UV lamps contain a small amount of mercury, either in a free state within the lamp tube or embedded within the tube’s surface. When electricity is applied to the lamp electrode, electrons flow between them, vaporizing the mercury which, when bombarded with electrons, emits UV light.
Figure 1 – Electromagnetic Spectrum
The exact wavelengths emitted depend on the vacuum pressure within the lamp tube itself. Low pressure (LP) UV lamps are evacuated to relatively ‘low’ pressures (between 1-10 Pa) and emit UV-C light at a single wavelength of approximately 254nm. Medium pressure (MP) lamps are evacuated at a ‘medium’ pressure and emit a broader spectrum of UV light, with higher intensities between around 254 – 265nm (figure 1).
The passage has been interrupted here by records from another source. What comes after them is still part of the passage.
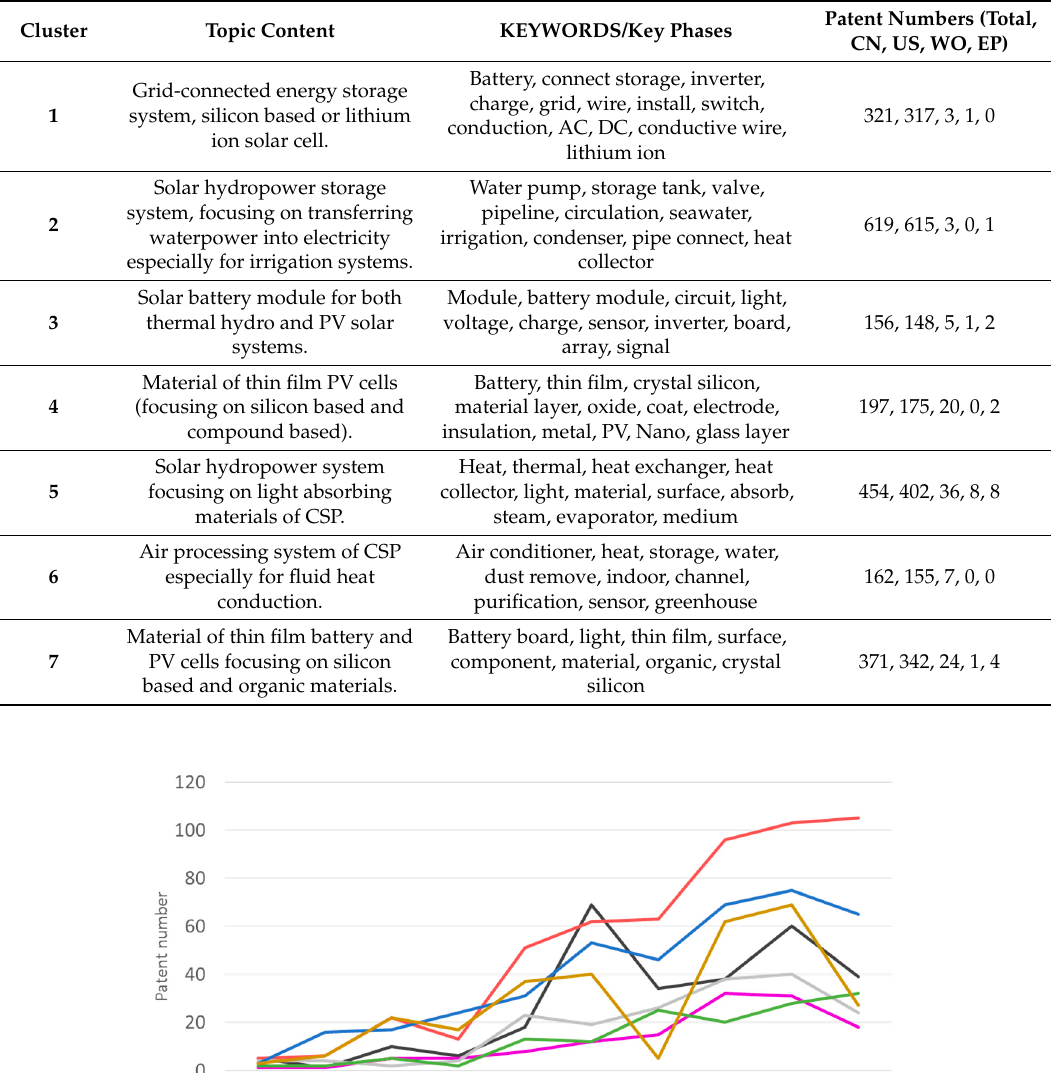
Table 2. Description of the patent clusters.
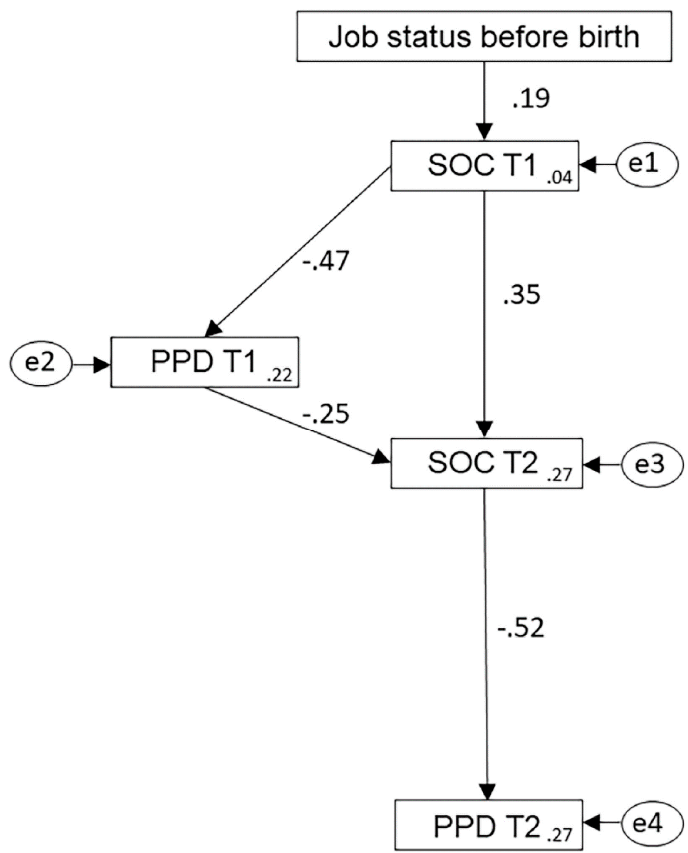
Figure 1. Structural equation model of the relationship between job status prior to the birth, mothers’ sense of coherence (SOC) and postpartum depression (PPD) immediately after the birth (T1) and nine months later (T2). The standardized coefficient for each effect is given beside the corresponding pathway arrow.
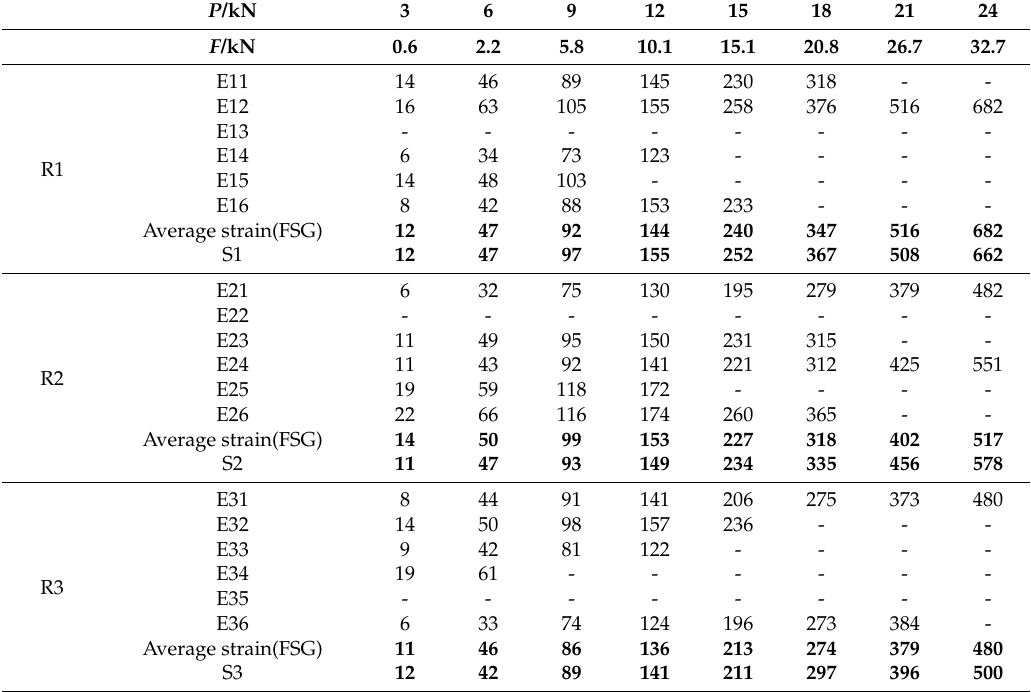
Table 5. The monitored strains of the strand at Step III. (Unit: µε ).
Low pressure and so called ‘Amalgam’ lamps are twice as efficient at converting electrical energy into UV-C light compared to medium pressure lamps. However, medium pressure lamps emit far more UV-C energy per unit length over a wider wavelength than low pressure or amalgam lamps. Various considerations therefore need to be taken into account when choosing which of these lamps is suitable for a given application.